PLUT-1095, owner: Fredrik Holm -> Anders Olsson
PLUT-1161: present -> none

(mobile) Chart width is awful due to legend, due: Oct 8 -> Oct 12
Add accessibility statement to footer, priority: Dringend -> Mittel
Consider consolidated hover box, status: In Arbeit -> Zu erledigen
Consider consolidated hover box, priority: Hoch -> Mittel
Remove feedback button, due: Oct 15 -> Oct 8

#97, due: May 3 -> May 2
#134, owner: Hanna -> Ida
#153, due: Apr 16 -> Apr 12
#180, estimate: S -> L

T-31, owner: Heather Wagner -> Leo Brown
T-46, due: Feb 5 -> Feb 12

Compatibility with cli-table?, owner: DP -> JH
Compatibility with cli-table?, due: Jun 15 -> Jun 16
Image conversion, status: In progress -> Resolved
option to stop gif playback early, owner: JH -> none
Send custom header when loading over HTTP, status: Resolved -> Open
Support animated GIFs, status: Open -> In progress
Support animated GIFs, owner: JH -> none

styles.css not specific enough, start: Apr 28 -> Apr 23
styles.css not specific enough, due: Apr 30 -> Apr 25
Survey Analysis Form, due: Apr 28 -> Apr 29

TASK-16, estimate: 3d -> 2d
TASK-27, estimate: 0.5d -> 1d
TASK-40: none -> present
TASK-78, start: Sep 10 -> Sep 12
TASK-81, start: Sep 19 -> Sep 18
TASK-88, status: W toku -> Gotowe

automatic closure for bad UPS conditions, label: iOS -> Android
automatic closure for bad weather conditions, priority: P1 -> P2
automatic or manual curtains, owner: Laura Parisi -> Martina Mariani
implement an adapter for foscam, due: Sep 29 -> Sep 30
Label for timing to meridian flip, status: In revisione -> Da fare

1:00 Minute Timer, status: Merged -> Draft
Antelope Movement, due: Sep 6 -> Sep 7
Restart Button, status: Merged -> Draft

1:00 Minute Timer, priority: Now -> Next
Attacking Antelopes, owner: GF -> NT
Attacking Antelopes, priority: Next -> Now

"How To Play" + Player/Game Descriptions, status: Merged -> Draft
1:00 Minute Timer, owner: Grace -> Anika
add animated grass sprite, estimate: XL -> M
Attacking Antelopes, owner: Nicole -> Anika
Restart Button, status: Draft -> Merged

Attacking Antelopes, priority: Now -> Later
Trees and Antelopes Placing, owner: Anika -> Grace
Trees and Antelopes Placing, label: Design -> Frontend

——

### Work item
In this exercise, copy only the lines from the opening line of the material through the line where "option to stop" appears.

### Answer box
PLUT-1095, owner: Fredrik Holm -> Anders Olsson
PLUT-1161: present -> none

(mobile) Chart width is awful due to legend, due: Oct 8 -> Oct 12
Add accessibility statement to footer, priority: Dringend -> Mittel
Consider consolidated hover box, status: In Arbeit -> Zu erledigen
Consider consolidated hover box, priority: Hoch -> Mittel
Remove feedback button, due: Oct 15 -> Oct 8

#97, due: May 3 -> May 2
#134, owner: Hanna -> Ida
#153, due: Apr 16 -> Apr 12
#180, estimate: S -> L

T-31, owner: Heather Wagner -> Leo Brown
T-46, due: Feb 5 -> Feb 12

Compatibility with cli-table?, owner: DP -> JH
Compatibility with cli-table?, due: Jun 15 -> Jun 16
Image conversion, status: In progress -> Resolved
option to stop gif playback early, owner: JH -> none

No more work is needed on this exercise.